"Our lives improve only when we take chances ... and the first and most difficult risk we can take is to be honest with ourselves."
-- Walter Anderson
I find after years of taking care of everything for my self and my family to a large degree; I find that don’t like to not be holding the reins in regard to my destiny. I continually have to bite my tongue to stop the “word vomit” from saying things I don’t really mean.
And this is hard for me to admit but it is happening more and more where I just feel so argumentative over the stupidest things because suddenly I’m afraid of not being in control of a situation.
"There are no guarantees. From the viewpoint of fear, none are strong enough. From the viewpoint of love, none are necessary."
-- Emmanuel
So that is a big shadow that looms over me right now and I’m not sure what to do about it until I know where it is coming from.
The thing about shadows is they can’t exist without light. This weekend was full of sunshine and blue skies.
I think that I’ve finally gotten over last year where our weekends were dedicated to my parents and the house. These last two weekends have left me feeling rested and fulfilled at the same time.
We’ve cleaned and gotten rid of old things...especially clothes...and recycled or gifted them. We’ve made strives to create a home for two families where both have more places to put things like shoes and gloves. We’ve rearranged and let in more good chi and light into our living room.
This weekend we welcomed in Ostra as the evidence of Spring is everywhere around us. I pretty much just reinforced my New Year’s goals. I was happy to see that last year’s goals pretty much came to fruition…even if I didn’t record that fact here.
I usually prepare a big feast but DH wanted to go and eat BBQ outside and honor the day that way and really…it was a great idea. We then built a fire outside on the slab and had ritual on the deck. It was a huge change from having it inside at the hearth…but this is probably the first warm Ostra we’ve had like this in years.
My herb garden seemed to survive the winter better then I’d thought it would. I have new shoots and green leaves bursting forth. Smelling the aromatic fragrances of all my beloved green friends was a wonderful blessing indeed. My son has taken an interest in herbs and he helped me clean out the beds and prune the dead branches.
I have spent a lot more time with him now that we have time to spend, and he is turning into a wonderful young man. I have watched him really blossom this year in so many ways. I am so proud of all he has overcome and his compassionate nature.

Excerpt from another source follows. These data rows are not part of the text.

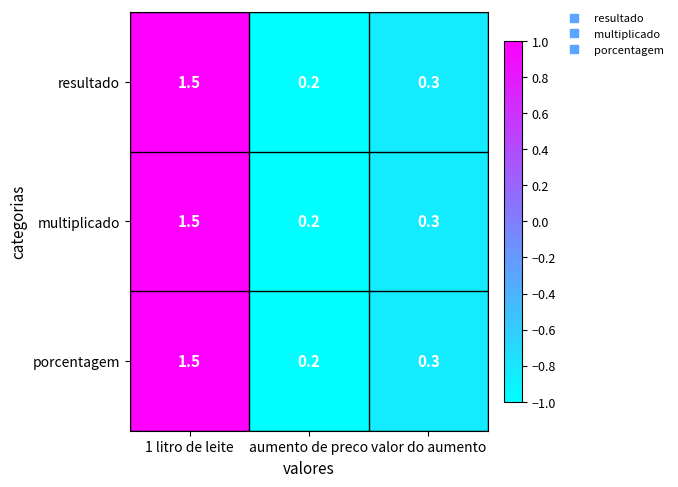

At which category is the sum across all series the highest?

1 litro de leite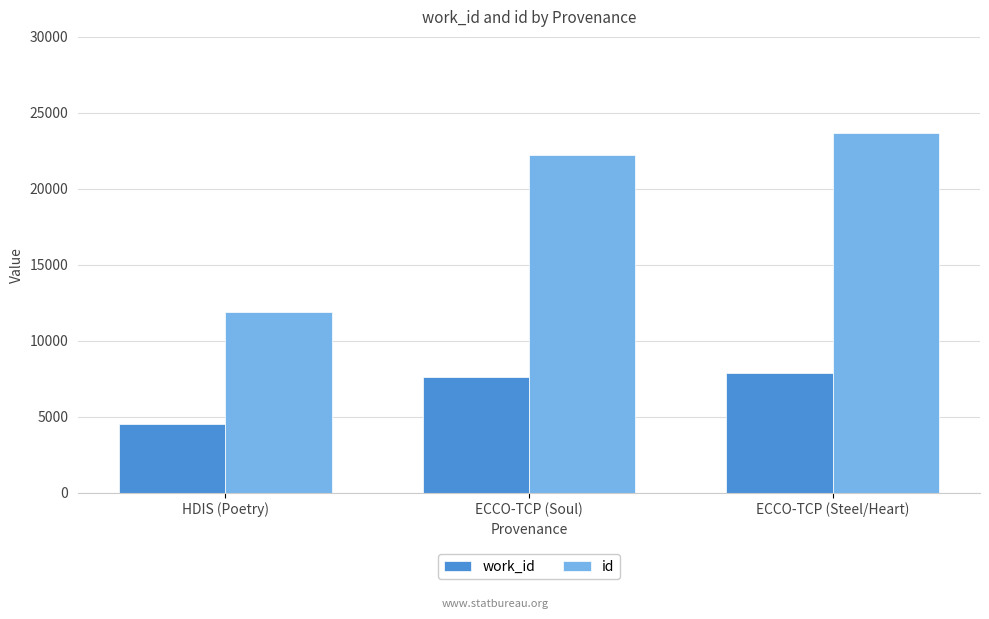

Reading left to right, extract all data points from this chart.

work_id: HDIS (Poetry)=4525	ECCO-TCP (Soul)=7593	ECCO-TCP (Steel/Heart)=7846
id: HDIS (Poetry)=11899	ECCO-TCP (Soul)=22220	ECCO-TCP (Steel/Heart)=23681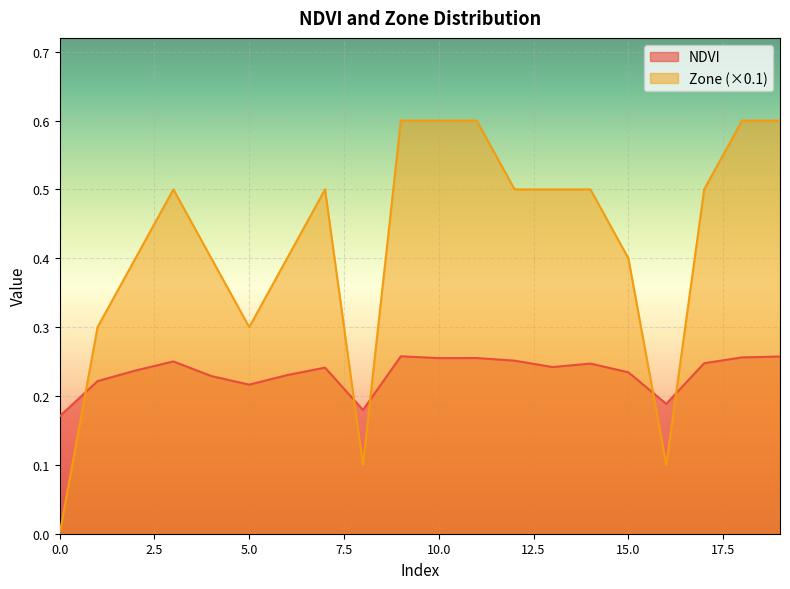

Between 16 and 2, which is larger?

2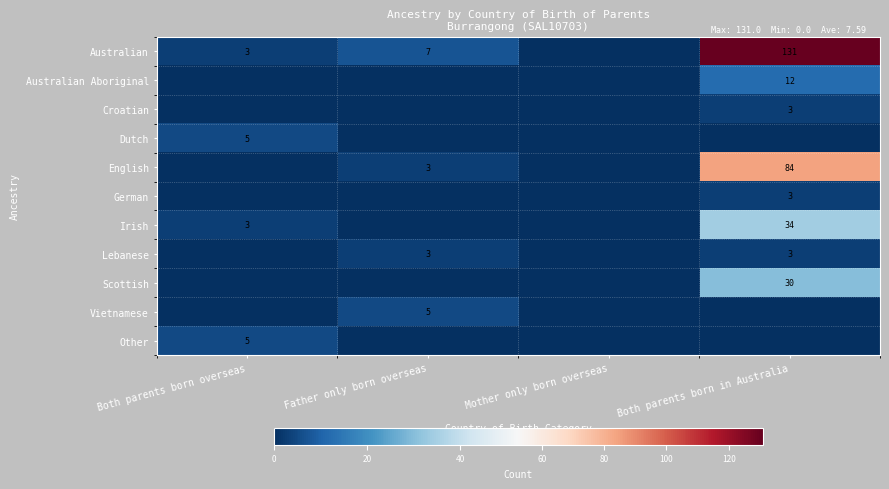

The Vietnamese series shows 8 at Father only born overseas. True or false?

False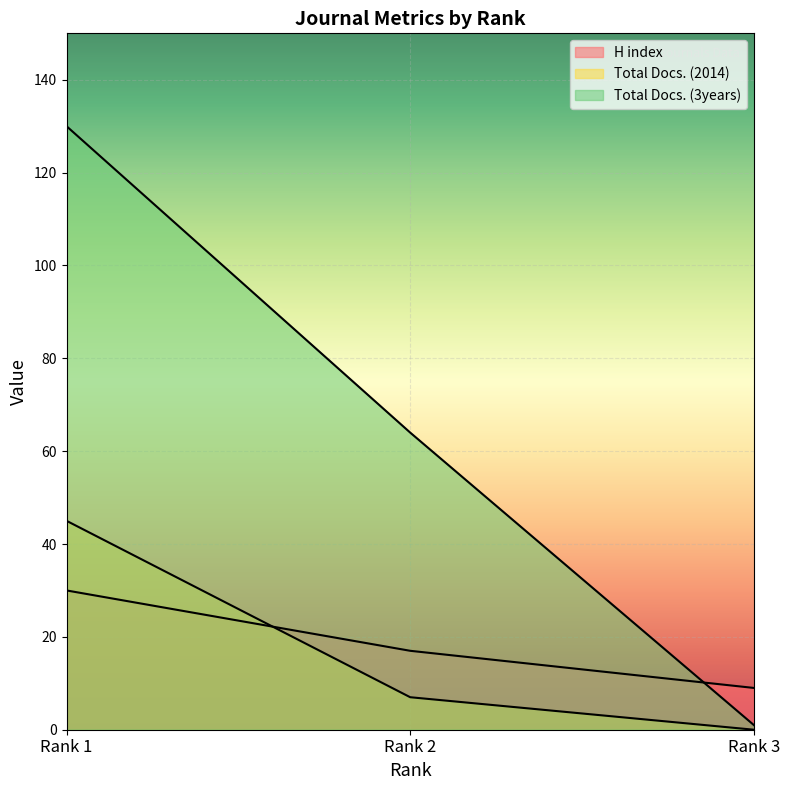

At which label does H index reach its minimum?

Rank 3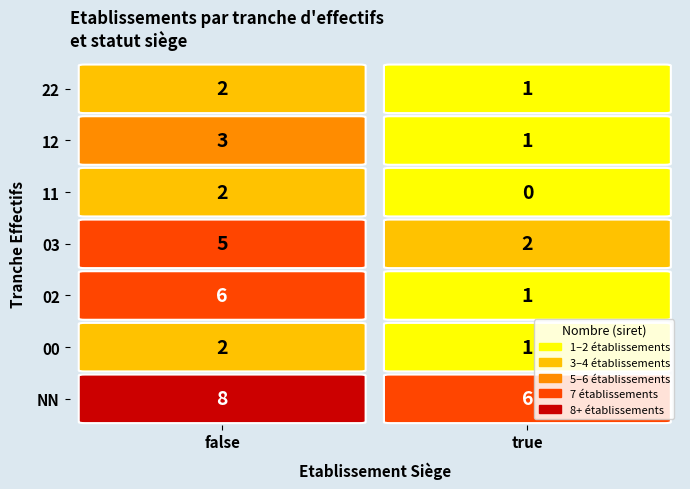

How many false values are between 2 and 6?

6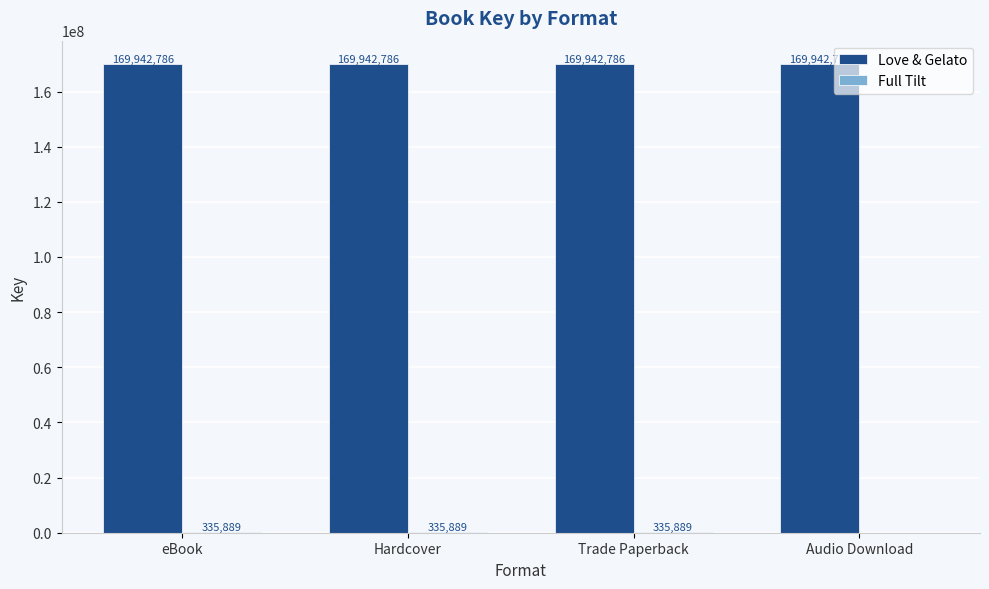

What is the sum of all Love & Gelato values?

679771144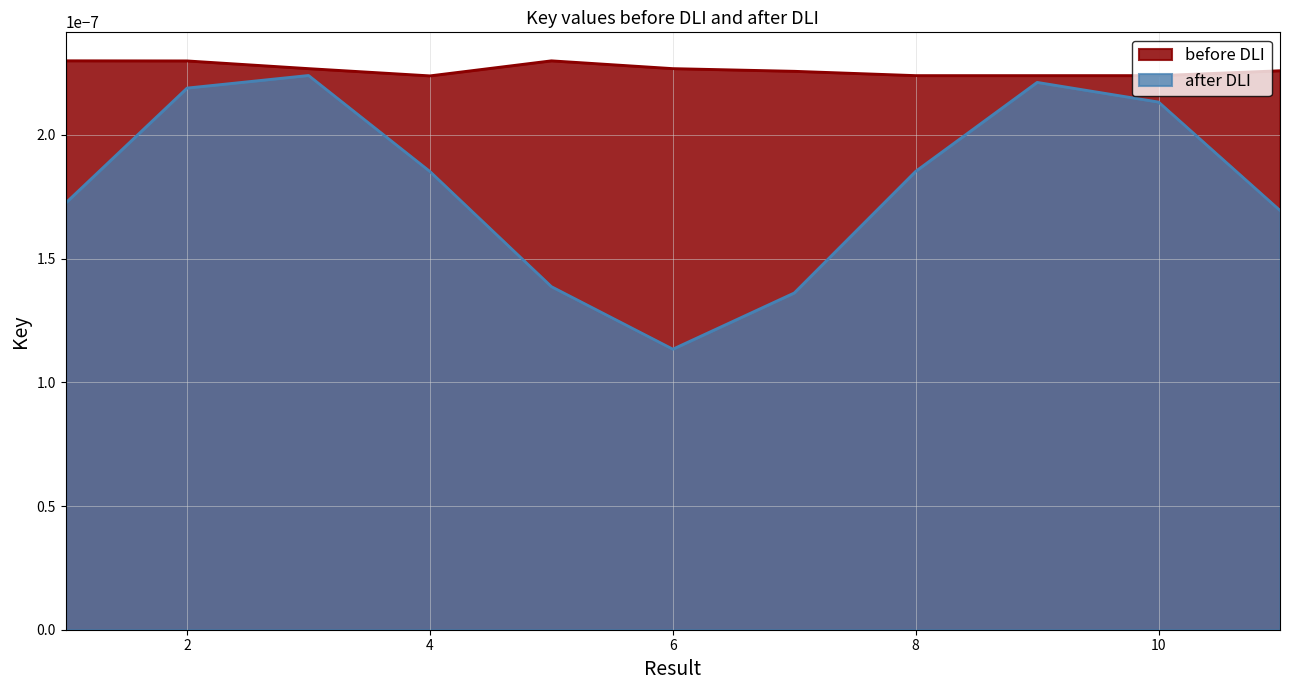

Which category has the lowest value in the after DLI series?

6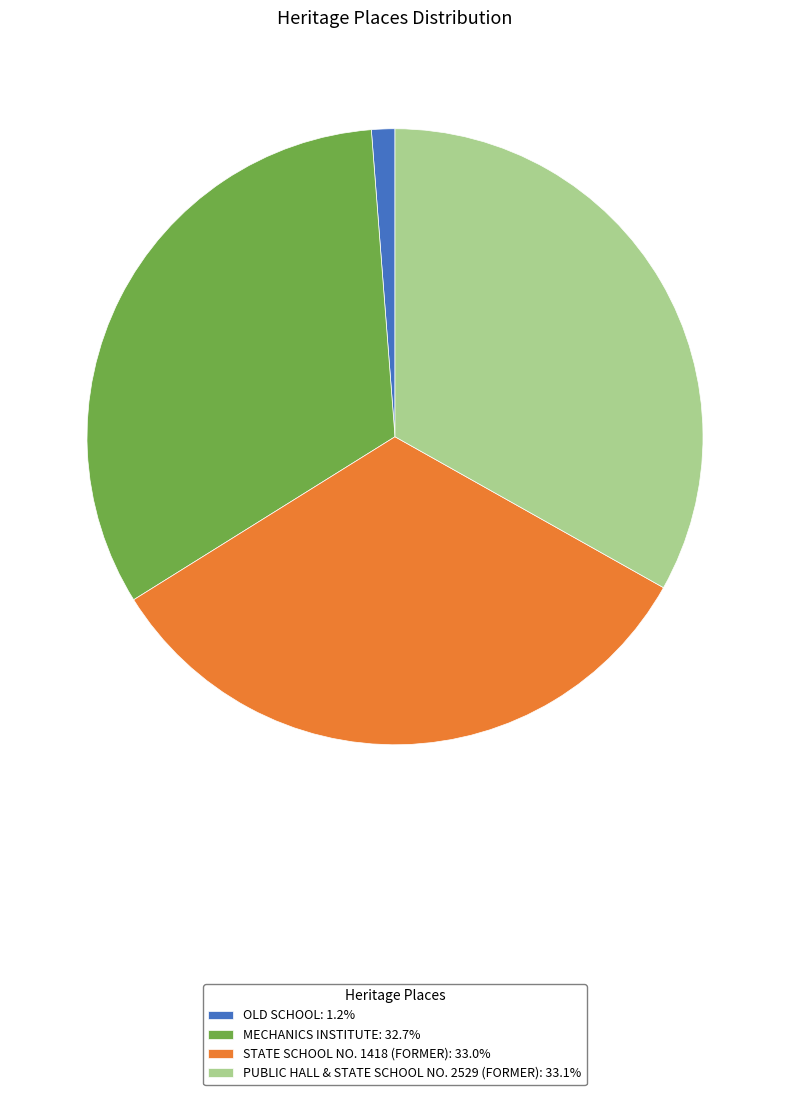

Approximately how many times larger is the value at MECHANICS INSTITUTE: 32.7% compared to PUBLIC HALL & STATE SCHOOL NO. 2529 (FORMER): 33.1%?

1.0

He is such a blessing to my life.
DH and I have had more time to talk again…which is something that I missed last year. We even got in some morning snuggle time on Sunday which made the whole day even better.
There seems to be a little time for everything again. And there is a balance being restored that is stronger than the chaos trying to pull it apart.
I know that there will always be shadows in my life; but as long as there is plenty of light as well…I will be okay.
Bright blessings and warm sunny hugs,
Ruinwen
:)
Note: The cherry blossoms are from my childhood home. They would always herald spring's return for us. Our street would be lined in sweet pink and at the first rain or wind, we would be surrounded with pink snow. I will miss them this year as they join a list of memories dear that will be held forever in my heart.